━━━ Seitenauszug ━━━
Poetikprofessur 2009: Wilhelm Genazino

Wilhelm Genazino, der Büchner-Preisträger von 2004, übernimmt die diesjährige Bamberger Poetikprofessur.

Genazino gehört zu den renommiertesten und zugleich bekanntesten Autoren der Gegenwart, hat Theaterstücke, verschiedene Reden und Essays, insbesondere aber ein äußerst umfangreiches Romanwerk veröffentlicht, zuletzt „Das Glück in glücksfernen Zeiten“ (2009).

Im Rahmen von vier Abendvorträgen im Juni/Juli wird Wilhelm Genazino Ausschnitte aus seinem Gesamtwerk vorstellen, kommentieren und jeweils am Morgen danach seine Ausführungen gemeinsam mit Studierenden in einem Autorenseminar diskutieren.
━━━ Datenauflistung ━━━
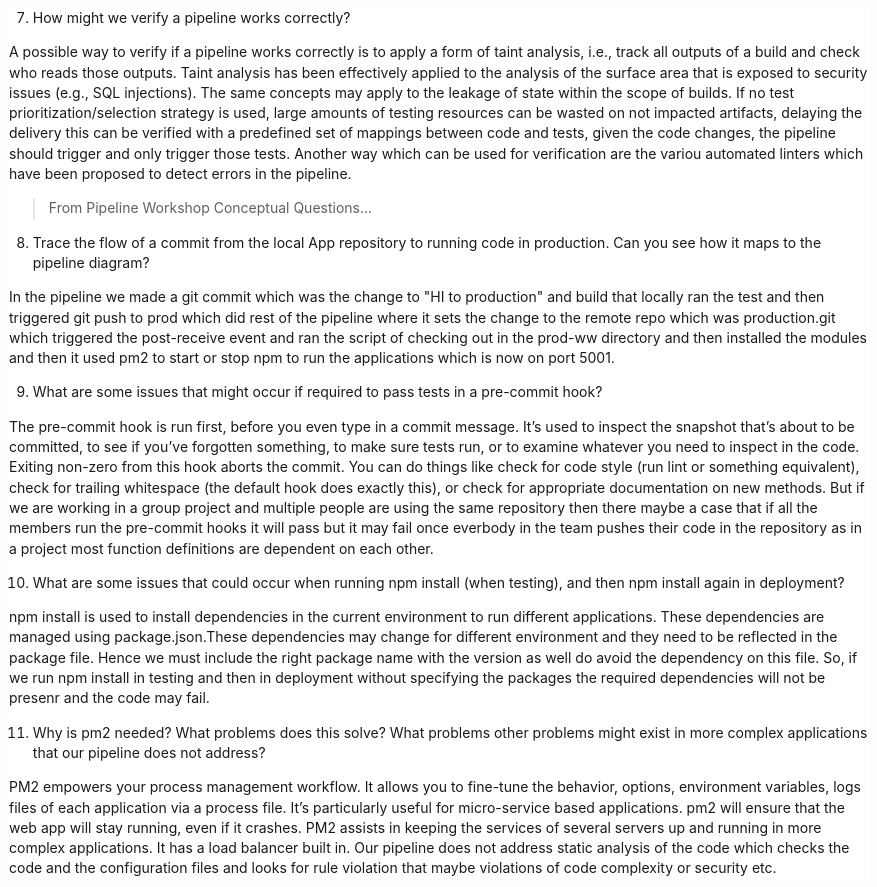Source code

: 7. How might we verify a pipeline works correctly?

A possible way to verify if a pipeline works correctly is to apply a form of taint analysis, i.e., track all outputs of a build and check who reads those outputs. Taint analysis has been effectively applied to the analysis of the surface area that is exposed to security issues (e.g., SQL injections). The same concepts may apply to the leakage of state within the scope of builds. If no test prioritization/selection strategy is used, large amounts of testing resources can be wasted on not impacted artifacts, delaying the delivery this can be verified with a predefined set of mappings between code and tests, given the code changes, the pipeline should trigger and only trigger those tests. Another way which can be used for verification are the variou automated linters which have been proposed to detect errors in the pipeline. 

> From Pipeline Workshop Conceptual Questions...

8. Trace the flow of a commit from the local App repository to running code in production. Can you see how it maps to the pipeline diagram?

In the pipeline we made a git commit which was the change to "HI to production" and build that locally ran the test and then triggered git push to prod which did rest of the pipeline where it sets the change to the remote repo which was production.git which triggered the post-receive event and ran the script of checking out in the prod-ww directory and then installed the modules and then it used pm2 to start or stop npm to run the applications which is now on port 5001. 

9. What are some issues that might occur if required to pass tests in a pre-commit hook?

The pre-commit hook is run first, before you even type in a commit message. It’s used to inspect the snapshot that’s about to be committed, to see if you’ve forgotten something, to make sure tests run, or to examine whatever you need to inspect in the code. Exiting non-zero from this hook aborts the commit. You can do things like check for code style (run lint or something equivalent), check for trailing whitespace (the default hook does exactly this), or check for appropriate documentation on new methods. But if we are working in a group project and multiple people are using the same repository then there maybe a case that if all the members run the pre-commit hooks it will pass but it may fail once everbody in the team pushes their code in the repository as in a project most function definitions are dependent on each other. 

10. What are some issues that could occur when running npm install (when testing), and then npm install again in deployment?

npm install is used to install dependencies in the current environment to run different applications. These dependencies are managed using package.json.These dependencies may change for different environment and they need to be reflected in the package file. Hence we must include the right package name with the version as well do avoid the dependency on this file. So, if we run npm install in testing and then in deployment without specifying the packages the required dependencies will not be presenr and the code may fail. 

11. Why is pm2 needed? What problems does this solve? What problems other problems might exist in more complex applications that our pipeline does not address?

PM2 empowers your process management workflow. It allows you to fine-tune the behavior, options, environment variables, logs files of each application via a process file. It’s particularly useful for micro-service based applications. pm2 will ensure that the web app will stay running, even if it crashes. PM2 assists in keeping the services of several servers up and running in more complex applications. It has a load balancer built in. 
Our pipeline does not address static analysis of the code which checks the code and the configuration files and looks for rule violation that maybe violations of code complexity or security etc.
━━━
━━━ Datenauflistung ━━━
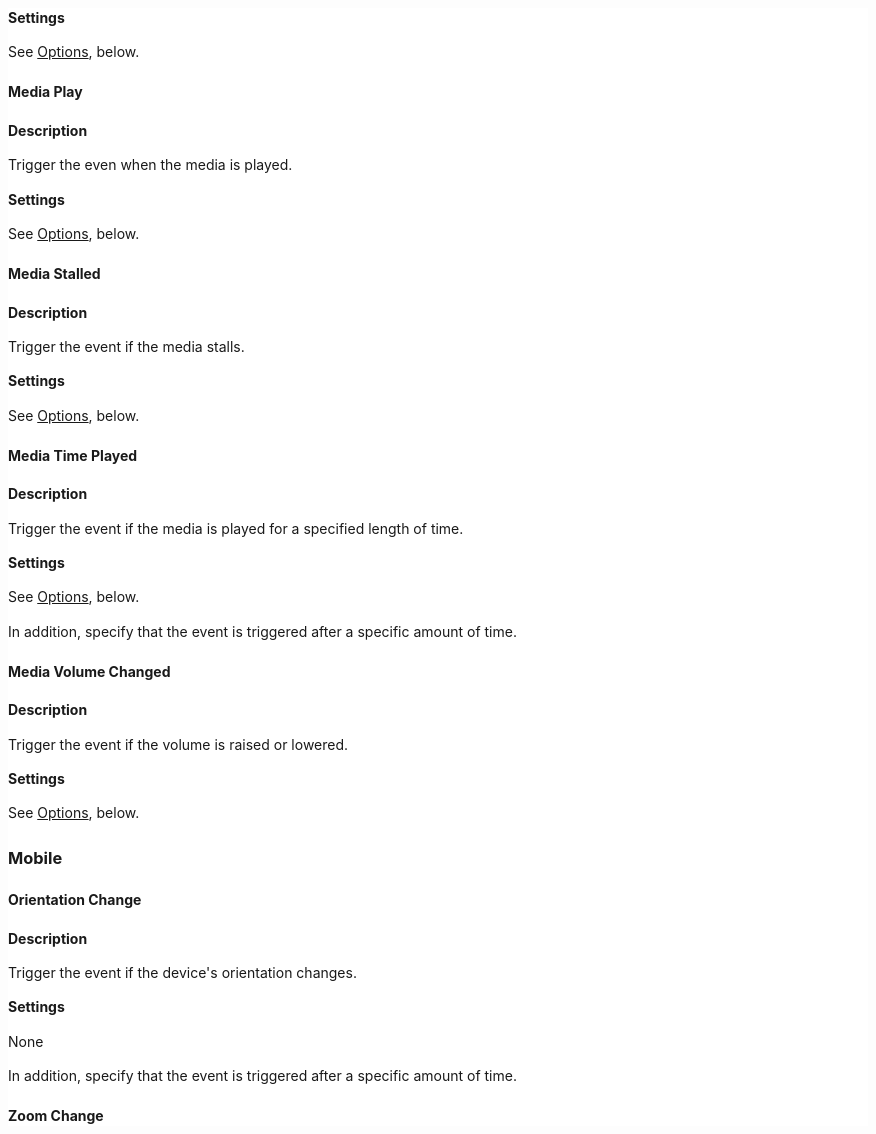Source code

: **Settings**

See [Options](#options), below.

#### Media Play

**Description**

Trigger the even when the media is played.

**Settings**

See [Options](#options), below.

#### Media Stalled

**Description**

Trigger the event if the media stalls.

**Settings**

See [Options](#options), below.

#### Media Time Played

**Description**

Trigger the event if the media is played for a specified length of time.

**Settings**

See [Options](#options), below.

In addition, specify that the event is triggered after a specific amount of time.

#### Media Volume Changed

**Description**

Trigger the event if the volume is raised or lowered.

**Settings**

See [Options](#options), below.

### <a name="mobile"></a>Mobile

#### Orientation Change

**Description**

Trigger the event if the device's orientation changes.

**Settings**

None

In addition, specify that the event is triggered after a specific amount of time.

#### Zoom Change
━━━
━━━ Datenauflistung ━━━
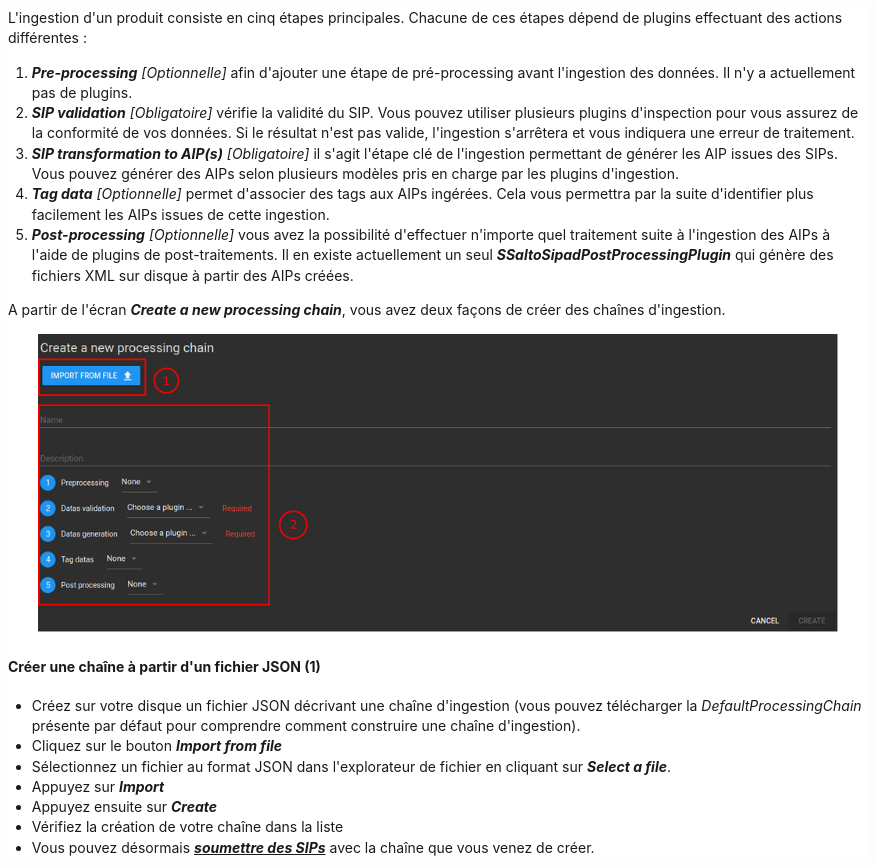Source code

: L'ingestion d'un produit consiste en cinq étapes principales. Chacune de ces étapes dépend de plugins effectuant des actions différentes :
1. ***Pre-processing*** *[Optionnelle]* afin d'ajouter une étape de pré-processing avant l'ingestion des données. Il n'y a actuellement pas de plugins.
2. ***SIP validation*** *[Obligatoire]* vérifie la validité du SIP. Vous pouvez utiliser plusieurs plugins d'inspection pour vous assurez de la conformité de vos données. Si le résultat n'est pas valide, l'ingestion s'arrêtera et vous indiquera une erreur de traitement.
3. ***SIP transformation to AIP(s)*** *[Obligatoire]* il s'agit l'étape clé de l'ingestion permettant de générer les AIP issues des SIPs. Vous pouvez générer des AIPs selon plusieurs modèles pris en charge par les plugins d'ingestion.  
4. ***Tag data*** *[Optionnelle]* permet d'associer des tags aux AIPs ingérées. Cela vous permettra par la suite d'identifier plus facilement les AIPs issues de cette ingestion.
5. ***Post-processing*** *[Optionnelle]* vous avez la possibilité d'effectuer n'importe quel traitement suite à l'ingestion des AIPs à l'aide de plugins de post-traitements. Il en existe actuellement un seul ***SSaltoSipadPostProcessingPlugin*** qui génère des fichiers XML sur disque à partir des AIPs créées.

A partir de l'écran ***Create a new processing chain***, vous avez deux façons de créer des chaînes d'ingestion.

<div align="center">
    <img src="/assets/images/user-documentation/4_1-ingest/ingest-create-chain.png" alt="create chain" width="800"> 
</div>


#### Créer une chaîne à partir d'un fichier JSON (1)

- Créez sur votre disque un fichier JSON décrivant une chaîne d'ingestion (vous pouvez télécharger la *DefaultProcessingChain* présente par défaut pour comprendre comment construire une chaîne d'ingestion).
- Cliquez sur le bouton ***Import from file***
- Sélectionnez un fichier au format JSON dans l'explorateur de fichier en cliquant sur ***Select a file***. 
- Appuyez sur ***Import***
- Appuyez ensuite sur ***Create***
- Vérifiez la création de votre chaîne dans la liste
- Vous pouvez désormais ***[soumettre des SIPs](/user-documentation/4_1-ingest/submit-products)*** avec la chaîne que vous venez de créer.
━━━
Zu bearbeitende Aufgaben
a - Prüfe anhand des Textes über die Poetikprofessur 2009, ob die Aussagen (i) bis (iii) zutreffen: (i) Genazino erhielt 2004 den Büchner-Preis. (ii) Genazino hält im Juni/Juli sechs Abendvorträge. (iii) Die Seminare mit Studierenden finden jeweils am Morgen nach einem Vortrag statt. Beantworte jede mit Ja oder Nein und zitiere die entscheidenden Worte wörtlich.
b - Gib aus dem Text über die Poetikprofessur 2009 den Abschnitt von „Genazino gehört zu“ bis „einem Autorenseminar diskutieren.“ wortgetreu wieder.

Lösungen in Reihenfolge
a -
(i) Ja – „der Büchner-Preisträger von 2004“
(ii) Nein – „Im Rahmen von vier Abendvorträgen im Juni/Juli“
(iii) Ja – „jeweils am Morgen danach seine Ausführungen gemeinsam mit Studierenden in einem Autorenseminar diskutieren“

b -
Genazino gehört zu den renommiertesten und zugleich bekanntesten Autoren der Gegenwart, hat Theaterstücke, verschiedene Reden und Essays, insbesondere aber ein äußerst umfangreiches Romanwerk veröffentlicht, zuletzt „Das Glück in glücksfernen Zeiten“ (2009).

Im Rahmen von vier Abendvorträgen im Juni/Juli wird Wilhelm Genazino Ausschnitte aus seinem Gesamtwerk vorstellen, kommentieren und jeweils am Morgen danach seine Ausführungen gemeinsam mit Studierenden in einem Autorenseminar diskutieren.